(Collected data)
-- Opening Marker --

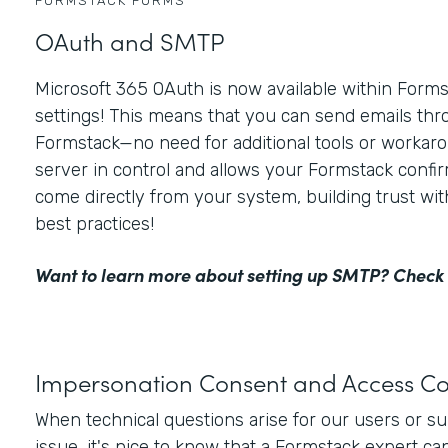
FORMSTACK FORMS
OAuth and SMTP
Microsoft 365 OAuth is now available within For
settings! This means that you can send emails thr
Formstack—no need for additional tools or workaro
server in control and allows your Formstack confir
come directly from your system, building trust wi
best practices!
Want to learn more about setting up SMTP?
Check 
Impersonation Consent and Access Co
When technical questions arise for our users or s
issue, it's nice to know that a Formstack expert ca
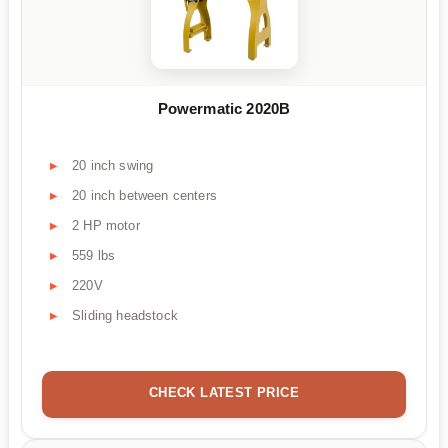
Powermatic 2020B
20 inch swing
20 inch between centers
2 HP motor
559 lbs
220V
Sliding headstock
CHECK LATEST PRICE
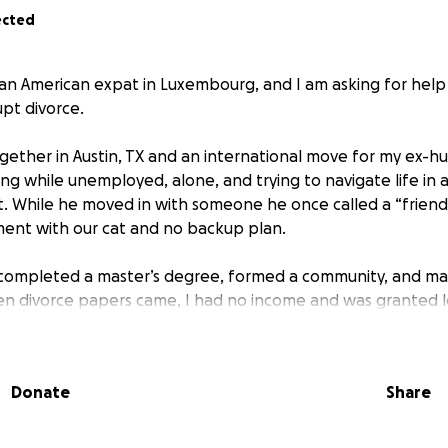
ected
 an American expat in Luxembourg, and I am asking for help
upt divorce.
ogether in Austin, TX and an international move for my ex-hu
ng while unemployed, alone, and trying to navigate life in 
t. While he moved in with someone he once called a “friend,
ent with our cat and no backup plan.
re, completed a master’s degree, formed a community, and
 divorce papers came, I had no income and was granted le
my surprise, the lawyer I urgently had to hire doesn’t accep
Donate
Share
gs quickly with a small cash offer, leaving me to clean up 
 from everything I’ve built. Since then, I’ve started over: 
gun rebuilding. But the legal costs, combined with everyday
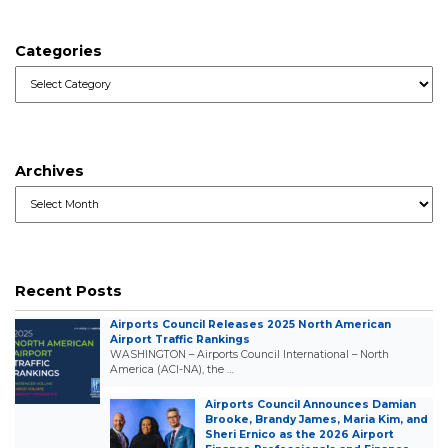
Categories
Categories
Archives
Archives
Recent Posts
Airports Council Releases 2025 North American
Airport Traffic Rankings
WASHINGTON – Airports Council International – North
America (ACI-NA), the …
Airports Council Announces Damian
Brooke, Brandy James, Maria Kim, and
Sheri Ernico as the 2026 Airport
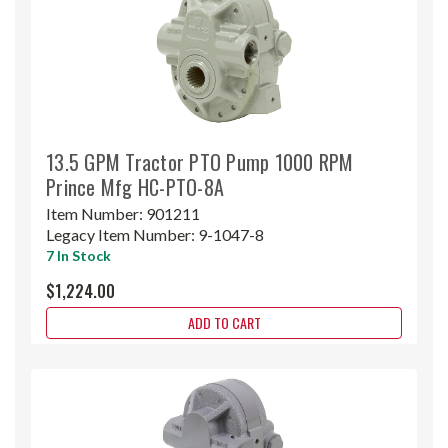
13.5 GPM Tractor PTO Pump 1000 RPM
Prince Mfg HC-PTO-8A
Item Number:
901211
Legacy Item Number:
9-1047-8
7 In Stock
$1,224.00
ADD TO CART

-- Closing Marker --

● REQUEST: Pick out each line in the records above that contains the string "divorce", and copy those lines in full.

● TASK OUTPUT:
upt divorce.
 divorce papers came, I had no income and was granted le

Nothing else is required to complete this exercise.